Chippewa Tribe Gets OK for Upscale RV Park Plan
Plans for an upscale campground owned by the Saginaw Chippewa Indian Tribe in central Michigan received a special use permit by Union Township planners on Oct. 21.
Planners granted the permit and recommended approval of the site plan for the 23.51 acres of land where an upscale RV park will be developed, according to the Mount Pleasant Morning Sun.
The park property is next to the Holiday Greens golf course property north of the Soaring Eagle Inn, which are both owned by the tribe.
“I don’t see a downside to this project,” said John Dinse, township trustee and representative to the planning commission.
The development plans were submitted by Wilcox Professional Services who developed the site plan for Migizi Economic Development Co., which handles all non-gaming business interests for the tribe.
Township planners agreed that the plan is “harmonious with adjacent properties, and would maintain the character of the surrounding properties.”
“I think it would be an asset to the township,” Alex Fuller, planning commissioner, said.
The planners approved the rezoning of the property in August 2008 from residential to agricultural, as the lakefront home will be converted to a clubhouse that will include a convenience store, game room, sitting room and food service.
Lisa Darnell, business systems analyst for Migizi, said that the park is not for tents or pop-up campers, but it will be a more “upscale campground.”

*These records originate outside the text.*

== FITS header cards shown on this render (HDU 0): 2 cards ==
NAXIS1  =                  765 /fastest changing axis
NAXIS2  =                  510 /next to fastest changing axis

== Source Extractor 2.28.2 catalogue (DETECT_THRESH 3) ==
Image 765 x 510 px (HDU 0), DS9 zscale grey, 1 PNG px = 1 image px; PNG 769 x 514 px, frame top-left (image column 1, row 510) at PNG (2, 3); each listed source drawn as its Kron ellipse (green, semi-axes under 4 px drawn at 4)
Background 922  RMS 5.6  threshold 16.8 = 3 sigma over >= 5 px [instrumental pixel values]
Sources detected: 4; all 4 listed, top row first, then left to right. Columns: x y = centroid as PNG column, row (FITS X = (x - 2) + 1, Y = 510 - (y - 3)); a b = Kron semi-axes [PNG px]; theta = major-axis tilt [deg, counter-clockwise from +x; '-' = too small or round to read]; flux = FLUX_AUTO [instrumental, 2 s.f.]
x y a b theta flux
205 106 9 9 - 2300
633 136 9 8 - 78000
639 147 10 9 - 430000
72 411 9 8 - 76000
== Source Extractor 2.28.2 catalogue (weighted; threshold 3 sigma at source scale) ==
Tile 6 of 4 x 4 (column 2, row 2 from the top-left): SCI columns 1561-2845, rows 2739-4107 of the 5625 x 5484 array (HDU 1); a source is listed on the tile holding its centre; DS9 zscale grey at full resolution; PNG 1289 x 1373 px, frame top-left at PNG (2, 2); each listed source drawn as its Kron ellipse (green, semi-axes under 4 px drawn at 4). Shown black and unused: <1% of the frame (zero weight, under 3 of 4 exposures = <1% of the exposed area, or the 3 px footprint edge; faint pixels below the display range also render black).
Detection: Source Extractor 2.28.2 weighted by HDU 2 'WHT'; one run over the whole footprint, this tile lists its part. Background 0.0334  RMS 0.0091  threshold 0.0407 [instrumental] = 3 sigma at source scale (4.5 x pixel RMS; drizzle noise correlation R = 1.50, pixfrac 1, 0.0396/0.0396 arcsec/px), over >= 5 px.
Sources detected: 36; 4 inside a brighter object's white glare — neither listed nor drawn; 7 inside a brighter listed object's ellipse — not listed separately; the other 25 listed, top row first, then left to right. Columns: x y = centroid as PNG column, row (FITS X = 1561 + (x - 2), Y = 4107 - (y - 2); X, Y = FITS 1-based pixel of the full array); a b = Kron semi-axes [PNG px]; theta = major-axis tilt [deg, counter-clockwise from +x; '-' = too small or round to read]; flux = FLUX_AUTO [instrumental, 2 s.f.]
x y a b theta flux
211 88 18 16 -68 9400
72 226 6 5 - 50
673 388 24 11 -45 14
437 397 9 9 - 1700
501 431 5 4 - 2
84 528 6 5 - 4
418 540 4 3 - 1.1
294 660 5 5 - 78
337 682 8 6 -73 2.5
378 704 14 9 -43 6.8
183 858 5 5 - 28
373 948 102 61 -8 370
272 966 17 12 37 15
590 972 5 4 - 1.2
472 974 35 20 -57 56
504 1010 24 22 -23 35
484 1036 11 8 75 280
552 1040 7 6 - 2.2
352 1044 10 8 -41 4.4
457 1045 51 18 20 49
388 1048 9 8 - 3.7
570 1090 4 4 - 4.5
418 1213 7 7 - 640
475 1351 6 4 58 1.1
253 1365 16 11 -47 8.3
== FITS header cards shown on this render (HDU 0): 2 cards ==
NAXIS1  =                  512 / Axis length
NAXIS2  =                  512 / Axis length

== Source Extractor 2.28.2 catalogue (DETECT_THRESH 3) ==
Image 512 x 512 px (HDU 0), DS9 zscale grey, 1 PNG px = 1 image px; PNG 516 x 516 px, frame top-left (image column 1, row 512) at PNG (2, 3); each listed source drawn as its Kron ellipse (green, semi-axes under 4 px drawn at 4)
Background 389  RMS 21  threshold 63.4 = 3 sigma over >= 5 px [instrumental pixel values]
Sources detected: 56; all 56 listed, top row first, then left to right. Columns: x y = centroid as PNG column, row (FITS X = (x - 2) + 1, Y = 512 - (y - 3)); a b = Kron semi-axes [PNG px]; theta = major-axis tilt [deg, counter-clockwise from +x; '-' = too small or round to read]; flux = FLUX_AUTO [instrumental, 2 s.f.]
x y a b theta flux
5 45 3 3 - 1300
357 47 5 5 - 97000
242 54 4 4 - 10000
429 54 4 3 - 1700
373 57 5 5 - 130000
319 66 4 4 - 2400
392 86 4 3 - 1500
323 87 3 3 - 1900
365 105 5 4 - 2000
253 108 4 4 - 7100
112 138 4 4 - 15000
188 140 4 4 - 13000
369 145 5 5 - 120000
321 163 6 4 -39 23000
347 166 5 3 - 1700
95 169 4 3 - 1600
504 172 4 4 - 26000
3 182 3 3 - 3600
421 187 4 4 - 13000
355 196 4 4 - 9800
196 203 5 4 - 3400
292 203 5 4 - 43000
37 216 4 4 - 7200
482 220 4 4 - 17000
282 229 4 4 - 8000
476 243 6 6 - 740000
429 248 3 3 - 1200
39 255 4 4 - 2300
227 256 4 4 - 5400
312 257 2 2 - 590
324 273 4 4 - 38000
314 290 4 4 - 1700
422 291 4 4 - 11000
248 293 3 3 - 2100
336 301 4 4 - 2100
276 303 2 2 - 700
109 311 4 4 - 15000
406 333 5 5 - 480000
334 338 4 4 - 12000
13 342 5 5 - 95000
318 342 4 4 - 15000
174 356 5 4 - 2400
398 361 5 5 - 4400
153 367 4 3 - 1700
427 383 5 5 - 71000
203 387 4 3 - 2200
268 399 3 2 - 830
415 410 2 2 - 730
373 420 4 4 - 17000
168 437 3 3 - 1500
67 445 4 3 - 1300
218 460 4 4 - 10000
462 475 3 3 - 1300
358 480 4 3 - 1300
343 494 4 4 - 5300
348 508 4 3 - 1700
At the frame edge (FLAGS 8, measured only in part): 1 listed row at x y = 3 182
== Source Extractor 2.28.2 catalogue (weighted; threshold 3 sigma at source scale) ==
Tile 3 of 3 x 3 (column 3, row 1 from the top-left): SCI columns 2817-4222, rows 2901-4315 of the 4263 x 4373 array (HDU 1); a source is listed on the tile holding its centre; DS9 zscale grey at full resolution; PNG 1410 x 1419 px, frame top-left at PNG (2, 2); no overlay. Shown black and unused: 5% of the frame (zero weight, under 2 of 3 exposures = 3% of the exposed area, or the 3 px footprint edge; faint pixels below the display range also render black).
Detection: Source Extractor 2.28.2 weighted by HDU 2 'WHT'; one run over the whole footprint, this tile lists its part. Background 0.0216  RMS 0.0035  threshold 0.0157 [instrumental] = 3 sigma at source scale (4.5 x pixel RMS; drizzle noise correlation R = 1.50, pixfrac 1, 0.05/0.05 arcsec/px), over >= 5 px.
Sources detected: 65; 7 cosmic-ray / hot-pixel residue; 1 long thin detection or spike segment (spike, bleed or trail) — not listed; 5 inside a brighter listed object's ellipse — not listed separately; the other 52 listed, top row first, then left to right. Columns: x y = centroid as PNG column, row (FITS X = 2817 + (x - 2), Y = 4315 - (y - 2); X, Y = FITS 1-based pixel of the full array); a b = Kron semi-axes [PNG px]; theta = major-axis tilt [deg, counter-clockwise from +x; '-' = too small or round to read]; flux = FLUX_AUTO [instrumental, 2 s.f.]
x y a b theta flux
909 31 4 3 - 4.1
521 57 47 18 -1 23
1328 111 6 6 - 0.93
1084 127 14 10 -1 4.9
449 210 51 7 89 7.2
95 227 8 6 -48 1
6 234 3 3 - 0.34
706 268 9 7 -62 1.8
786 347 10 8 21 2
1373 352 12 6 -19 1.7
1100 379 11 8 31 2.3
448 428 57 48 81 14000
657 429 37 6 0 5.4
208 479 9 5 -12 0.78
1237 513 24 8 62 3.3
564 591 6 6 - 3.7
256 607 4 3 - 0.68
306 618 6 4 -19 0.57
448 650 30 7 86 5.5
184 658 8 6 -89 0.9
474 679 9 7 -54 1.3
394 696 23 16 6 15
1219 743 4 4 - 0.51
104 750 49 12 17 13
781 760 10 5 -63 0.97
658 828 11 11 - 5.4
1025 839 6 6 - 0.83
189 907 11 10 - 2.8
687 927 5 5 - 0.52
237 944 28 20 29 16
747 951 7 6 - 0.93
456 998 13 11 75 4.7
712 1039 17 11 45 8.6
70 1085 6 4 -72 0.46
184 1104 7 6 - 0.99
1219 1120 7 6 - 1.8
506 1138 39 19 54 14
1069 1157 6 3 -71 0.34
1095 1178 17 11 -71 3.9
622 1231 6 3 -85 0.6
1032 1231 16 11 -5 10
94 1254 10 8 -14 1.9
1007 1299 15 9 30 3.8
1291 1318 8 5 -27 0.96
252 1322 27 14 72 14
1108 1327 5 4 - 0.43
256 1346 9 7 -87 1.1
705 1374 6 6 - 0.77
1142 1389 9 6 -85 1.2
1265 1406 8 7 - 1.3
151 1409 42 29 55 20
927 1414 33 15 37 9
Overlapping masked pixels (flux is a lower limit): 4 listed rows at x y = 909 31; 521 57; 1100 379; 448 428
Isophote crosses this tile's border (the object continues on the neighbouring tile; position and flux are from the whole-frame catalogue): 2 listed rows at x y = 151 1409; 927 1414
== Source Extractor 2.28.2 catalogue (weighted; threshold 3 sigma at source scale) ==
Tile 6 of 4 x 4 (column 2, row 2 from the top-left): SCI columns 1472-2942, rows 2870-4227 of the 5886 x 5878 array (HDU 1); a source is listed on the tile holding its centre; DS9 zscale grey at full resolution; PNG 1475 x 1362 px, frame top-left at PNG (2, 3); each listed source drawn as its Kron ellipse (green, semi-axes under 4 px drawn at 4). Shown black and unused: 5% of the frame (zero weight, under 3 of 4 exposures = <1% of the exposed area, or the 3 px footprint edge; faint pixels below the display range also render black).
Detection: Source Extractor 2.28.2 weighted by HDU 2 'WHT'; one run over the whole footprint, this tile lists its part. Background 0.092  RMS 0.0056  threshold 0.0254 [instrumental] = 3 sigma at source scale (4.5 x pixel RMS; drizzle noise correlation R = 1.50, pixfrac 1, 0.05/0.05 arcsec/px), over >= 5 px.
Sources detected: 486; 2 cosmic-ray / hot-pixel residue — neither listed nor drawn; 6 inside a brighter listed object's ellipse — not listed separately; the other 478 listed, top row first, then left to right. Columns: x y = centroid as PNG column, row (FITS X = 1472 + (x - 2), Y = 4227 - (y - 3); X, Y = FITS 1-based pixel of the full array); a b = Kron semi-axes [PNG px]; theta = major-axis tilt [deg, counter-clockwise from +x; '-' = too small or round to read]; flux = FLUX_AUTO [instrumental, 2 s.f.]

The site plan review for the campground had recommendations from the Isabella County Drain Commission, the Isabella County Road Commission and Union Township utilities.
“(The areas adjacent to the proposed park) are primarily industrial sites,” zoning administrator for the township, Woody Woodruff, said. “There is a church, three businesses and two older homes.”
Planners asked for answers to questions about security for the park, rules for using site fire pits, Dumpster location, drainage issues and issues surrounding the significant amount of wetlands on the property.
“We stayed out of the wetland areas,” Darnell said.
An engineer for Wilcox said that there are a number of natural paths through the wetlands, and they are seeking approval from the Department of Natural Resources to place a “small crushed gravel trail in the wetland area.”